#### Requirement:
Reproduce word for word the lines starting at the one containing "collectors: S. Shetler & E. R. Shetler" and ending with the one containing "collector number: 5906".

[Dataset rows]
--- --- ---

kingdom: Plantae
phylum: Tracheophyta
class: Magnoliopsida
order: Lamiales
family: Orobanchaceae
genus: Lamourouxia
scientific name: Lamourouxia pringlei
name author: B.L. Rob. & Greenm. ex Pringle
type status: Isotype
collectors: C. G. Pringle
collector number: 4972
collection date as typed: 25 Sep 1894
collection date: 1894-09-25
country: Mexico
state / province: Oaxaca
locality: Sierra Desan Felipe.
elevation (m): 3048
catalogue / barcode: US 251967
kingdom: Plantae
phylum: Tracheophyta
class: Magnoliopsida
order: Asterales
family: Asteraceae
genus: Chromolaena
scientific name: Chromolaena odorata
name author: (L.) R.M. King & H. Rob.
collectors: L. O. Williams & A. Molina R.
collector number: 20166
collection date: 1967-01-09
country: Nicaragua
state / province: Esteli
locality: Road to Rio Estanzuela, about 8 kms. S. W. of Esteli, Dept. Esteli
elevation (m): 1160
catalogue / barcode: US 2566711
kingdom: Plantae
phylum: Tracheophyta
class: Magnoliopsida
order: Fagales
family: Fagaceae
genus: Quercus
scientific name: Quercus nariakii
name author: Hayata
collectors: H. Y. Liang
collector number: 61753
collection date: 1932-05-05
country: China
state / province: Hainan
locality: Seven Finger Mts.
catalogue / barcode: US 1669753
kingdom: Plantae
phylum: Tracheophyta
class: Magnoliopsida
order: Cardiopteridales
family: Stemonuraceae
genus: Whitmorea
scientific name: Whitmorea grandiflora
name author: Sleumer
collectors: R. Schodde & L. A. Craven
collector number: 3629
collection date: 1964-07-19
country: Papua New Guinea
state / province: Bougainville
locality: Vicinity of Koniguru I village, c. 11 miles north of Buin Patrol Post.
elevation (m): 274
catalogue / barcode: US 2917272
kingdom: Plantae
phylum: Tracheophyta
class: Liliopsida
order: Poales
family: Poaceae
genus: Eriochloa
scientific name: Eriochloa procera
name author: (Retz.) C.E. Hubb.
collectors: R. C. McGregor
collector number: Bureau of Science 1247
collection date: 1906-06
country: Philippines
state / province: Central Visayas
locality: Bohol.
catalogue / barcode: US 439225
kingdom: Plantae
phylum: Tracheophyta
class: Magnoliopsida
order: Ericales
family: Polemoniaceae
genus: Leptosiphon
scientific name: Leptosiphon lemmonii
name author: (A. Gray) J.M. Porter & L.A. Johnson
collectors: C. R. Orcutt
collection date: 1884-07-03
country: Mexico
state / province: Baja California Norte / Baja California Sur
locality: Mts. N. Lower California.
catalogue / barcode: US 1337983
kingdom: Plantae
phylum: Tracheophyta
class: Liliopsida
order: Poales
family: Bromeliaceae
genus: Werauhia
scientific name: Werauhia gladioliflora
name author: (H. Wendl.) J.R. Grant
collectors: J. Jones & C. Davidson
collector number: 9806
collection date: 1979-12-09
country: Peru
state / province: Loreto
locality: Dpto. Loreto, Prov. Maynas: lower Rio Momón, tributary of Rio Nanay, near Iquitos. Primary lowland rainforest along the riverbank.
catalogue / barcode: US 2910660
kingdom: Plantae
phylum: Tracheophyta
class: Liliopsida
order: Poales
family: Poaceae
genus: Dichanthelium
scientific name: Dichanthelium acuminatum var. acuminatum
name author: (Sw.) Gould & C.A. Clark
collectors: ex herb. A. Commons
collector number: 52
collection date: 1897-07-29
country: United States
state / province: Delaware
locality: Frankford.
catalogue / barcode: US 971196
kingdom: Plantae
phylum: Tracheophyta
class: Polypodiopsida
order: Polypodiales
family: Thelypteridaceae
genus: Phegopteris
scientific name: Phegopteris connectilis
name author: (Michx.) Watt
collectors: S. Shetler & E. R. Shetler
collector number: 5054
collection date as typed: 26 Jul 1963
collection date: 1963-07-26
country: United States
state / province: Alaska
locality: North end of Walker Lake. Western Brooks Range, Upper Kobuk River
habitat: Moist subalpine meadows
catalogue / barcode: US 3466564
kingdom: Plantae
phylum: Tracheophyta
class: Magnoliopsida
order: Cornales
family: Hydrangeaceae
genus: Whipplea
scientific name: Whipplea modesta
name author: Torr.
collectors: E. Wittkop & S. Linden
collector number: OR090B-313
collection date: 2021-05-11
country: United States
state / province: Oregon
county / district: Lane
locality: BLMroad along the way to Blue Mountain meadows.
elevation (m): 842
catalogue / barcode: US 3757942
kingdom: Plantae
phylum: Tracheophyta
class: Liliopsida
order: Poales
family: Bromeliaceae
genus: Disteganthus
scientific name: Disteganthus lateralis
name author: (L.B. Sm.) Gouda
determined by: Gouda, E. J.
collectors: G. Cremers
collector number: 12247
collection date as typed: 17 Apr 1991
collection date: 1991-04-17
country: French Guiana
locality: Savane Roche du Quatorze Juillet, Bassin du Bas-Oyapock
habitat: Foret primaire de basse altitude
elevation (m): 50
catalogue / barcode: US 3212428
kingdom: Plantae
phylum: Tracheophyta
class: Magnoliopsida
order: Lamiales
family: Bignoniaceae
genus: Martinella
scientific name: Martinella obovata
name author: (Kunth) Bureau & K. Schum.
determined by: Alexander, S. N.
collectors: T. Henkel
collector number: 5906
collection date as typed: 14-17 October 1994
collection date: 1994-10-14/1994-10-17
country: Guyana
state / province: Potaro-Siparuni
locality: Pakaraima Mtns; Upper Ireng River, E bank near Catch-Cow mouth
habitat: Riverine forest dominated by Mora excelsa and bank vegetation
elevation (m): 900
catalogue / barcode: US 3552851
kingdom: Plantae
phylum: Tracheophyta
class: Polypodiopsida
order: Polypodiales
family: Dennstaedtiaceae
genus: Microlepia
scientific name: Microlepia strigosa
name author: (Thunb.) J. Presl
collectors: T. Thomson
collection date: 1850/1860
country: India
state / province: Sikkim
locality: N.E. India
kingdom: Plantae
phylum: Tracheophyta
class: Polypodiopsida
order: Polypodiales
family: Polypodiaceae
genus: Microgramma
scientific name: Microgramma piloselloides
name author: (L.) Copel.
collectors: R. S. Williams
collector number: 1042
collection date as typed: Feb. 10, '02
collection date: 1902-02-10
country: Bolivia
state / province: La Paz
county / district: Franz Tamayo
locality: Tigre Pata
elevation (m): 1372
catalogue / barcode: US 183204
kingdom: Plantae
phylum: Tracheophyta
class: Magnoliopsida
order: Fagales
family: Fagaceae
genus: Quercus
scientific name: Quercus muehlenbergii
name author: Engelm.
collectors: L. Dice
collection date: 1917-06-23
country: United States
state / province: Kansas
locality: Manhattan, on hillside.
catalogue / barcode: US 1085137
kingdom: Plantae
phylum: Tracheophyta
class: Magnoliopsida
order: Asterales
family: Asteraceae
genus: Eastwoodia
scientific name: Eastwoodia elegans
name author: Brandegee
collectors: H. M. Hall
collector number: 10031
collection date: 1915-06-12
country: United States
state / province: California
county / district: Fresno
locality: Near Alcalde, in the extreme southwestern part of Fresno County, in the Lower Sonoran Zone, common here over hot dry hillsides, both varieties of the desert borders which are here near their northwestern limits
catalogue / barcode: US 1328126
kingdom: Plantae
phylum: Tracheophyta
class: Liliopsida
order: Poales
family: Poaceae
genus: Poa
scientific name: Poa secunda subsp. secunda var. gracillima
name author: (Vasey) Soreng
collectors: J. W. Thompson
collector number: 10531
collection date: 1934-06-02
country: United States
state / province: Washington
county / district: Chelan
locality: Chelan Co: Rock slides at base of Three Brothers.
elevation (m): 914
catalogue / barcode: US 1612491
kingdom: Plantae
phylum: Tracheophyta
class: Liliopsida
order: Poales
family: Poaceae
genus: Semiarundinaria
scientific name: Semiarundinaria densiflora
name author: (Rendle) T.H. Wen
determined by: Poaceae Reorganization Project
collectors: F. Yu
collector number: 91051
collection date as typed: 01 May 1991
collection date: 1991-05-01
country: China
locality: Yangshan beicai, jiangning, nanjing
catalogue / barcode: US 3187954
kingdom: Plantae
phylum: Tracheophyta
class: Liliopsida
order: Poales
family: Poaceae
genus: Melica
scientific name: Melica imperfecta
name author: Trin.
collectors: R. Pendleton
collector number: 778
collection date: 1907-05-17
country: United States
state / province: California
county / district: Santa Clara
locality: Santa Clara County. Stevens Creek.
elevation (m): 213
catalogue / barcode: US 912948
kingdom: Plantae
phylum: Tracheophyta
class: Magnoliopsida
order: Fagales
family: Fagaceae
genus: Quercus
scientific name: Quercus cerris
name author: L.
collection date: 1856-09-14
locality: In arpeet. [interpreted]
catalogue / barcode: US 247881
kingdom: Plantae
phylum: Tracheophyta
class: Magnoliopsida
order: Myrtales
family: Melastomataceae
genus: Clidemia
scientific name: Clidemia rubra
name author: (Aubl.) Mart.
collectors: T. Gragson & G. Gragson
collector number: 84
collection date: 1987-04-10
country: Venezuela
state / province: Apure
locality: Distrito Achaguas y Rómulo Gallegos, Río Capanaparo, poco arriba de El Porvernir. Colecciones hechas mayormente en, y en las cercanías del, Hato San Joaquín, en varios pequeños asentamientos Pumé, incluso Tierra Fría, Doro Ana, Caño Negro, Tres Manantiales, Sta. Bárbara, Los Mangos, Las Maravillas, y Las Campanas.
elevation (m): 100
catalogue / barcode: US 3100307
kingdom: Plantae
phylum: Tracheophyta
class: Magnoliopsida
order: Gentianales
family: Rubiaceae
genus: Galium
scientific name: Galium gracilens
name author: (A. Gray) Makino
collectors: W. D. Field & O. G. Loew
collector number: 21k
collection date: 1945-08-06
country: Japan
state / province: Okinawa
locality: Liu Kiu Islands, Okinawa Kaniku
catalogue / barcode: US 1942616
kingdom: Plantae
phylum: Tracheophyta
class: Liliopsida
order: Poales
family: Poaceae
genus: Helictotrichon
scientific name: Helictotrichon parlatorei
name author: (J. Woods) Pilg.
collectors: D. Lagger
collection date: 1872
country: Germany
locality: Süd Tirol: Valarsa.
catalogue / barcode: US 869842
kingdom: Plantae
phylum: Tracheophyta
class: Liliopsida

--- --- ---

#### Exercise output:
collectors: S. Shetler & E. R. Shetler
collector number: 5054
collection date as typed: 26 Jul 1963
collection date: 1963-07-26
country: United States
state / province: Alaska
locality: North end of Walker Lake. Western Brooks Range, Upper Kobuk River
habitat: Moist subalpine meadows
catalogue / barcode: US 3466564
kingdom: Plantae
phylum: Tracheophyta
class: Magnoliopsida
order: Cornales
family: Hydrangeaceae
genus: Whipplea
scientific name: Whipplea modesta
name author: Torr.
collectors: E. Wittkop & S. Linden
collector number: OR090B-313
collection date: 2021-05-11
country: United States
state / province: Oregon
county / district: Lane
locality: BLMroad along the way to Blue Mountain meadows.
elevation (m): 842
catalogue / barcode: US 3757942
kingdom: Plantae
phylum: Tracheophyta
class: Liliopsida
order: Poales
family: Bromeliaceae
genus: Disteganthus
scientific name: Disteganthus lateralis
name author: (L.B. Sm.) Gouda
determined by: Gouda, E. J.
collectors: G. Cremers
collector number: 12247
collection date as typed: 17 Apr 1991
collection date: 1991-04-17
country: French Guiana
locality: Savane Roche du Quatorze Juillet, Bassin du Bas-Oyapock
habitat: Foret primaire de basse altitude
elevation (m): 50
catalogue / barcode: US 3212428
kingdom: Plantae
phylum: Tracheophyta
class: Magnoliopsida
order: Lamiales
family: Bignoniaceae
genus: Martinella
scientific name: Martinella obovata
name author: (Kunth) Bureau & K. Schum.
determined by: Alexander, S. N.
collectors: T. Henkel
collector number: 5906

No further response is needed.